If your first day at school is akin to getting into a bath, The Girl has been gently, gingerly one-toe-at-a-time carefully placed into a warm bubbly tub with dolphin taps and fluffy towels. I've met her kind, wise, down to earth teacher who asked me if she had any phobias, or particular likes or dislikes. The Girl goes to school for a few hours a day to get her used to it. Of course she's having a ball. Drawing, painting, water splashing on tap! Friends with names like 'Rocky' and 'Gabriel' and 'Tylen'! Really good food with carrots cut into sticks!
But walking into the playground brought back a load of memories for me; a not uncommon occurrence. Suddenly your sophisticated adult self is wearing clothes that are too big, sucking your thumb and clinging onto mum's leg. The powerful feelings of fear, anxiety, desperation to fit in. My first day at school in comparison was like being thrown into a freezing bath. In fact my primary school did have an outdoor swimming pool which I later suspected was used by Scotland Yard for breaking the spirits of stubborn suspects. That pool was fucking ICY! And I learned to swim in it! You had no choice - it was either swim or calcify with cold and die. And for all this effort I received a small piece of white felt in Assembly. "Congratulations Jane, you're still alive. Have some felt."
Ah - the first day of school. For some reason my father dropped me off very early. I stood in this giant, empty playground feeling utterly abandoned. Now when I look at photos of the school, it seems very small. But then, age five, it loomed like some Gothic ghost house in Scooby Doo. Nervously I crept in, and stood in a long long corridor that smelled of sick and disinfectant. A very tall person suddenly appeared in front of me. It had droopy clothes and long grey hair, and resembled Gandalph in drag. "What are you doing?" he/she boomed. It was our Headmistress. "Go outside and play!" Terrified, I fled and hid behind the school bins.

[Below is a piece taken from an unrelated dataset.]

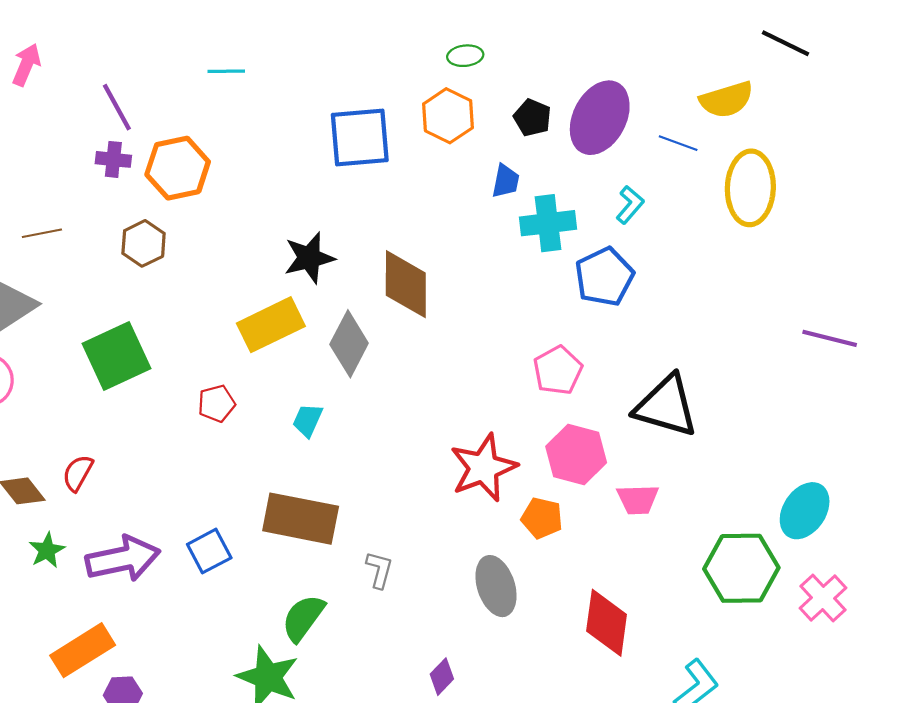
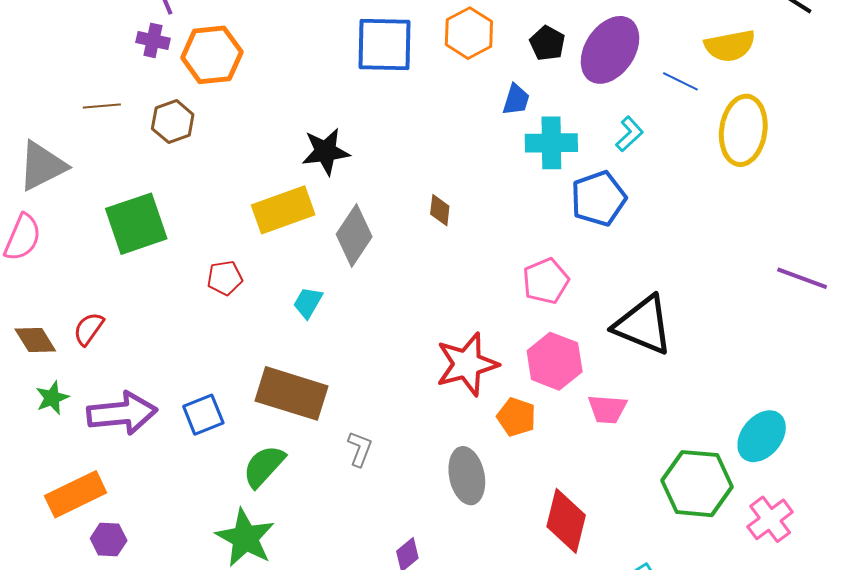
brown line: (42, 233) -> (102, 106), moved
brown diamond: (406, 284) -> (440, 210), moved, size x0.5
green semicircle: (303, 618) -> (264, 466), moved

Of course I survived and got used to it. But I remember feeling anxious most of the time; afraid of getting it wrong, being found out. It's not good for a child to teeter in a state of anxiety. If you can't mentally relax, you can't think or play freely either. A lot of that may just have been how I was made. But I look at the way The Girl rushes into school and sees it as an adventure and it pleases me that her teacher wants to understand her little quirks and respect her individuality.
3 comments:
I think I must have gone to the same school as you... the outside pool was just plain evil.
And why do/did primary schools smell of sick and disinfectant? That seems SO very wrong as an adult - but normal as a kid.
Glad it is going well for your daughter. Mine is still sobbing and has stopped eating breakfast. It can only get better!
My own school was similarly Gothic. The infants were in a literally gothic Victorian building. The 4 year olds were left by parents in a playground by the main road totally unsupervised until the school door opened. We had outside toilets with no roof over the bit with the sinks in it, and we played on a broken down old wall, lugging bits of brickwork about to make rooms to play house. All of which I guess is no longer allowed!
There is something sad about your child going to school - they're now subject to a whole new set of influences. And schools do start testing children so absurdly early, but maybe that's more the private sector. I had a mate who took her THREE year old daughter to St Bastards School for the Rich and teacher put a pencil in the child's hand. "Er Emily can't actually write yet . ." muttered my friend. "Oh yeeerrs we realise that, but we like to see if the child gravitates towards writing." I think at that age I'd just have pushed the pencil up my nose.
Another thing I remember was the shiny slippery loo paper. No absorbancy at all and it said: Now Wash Your Hands.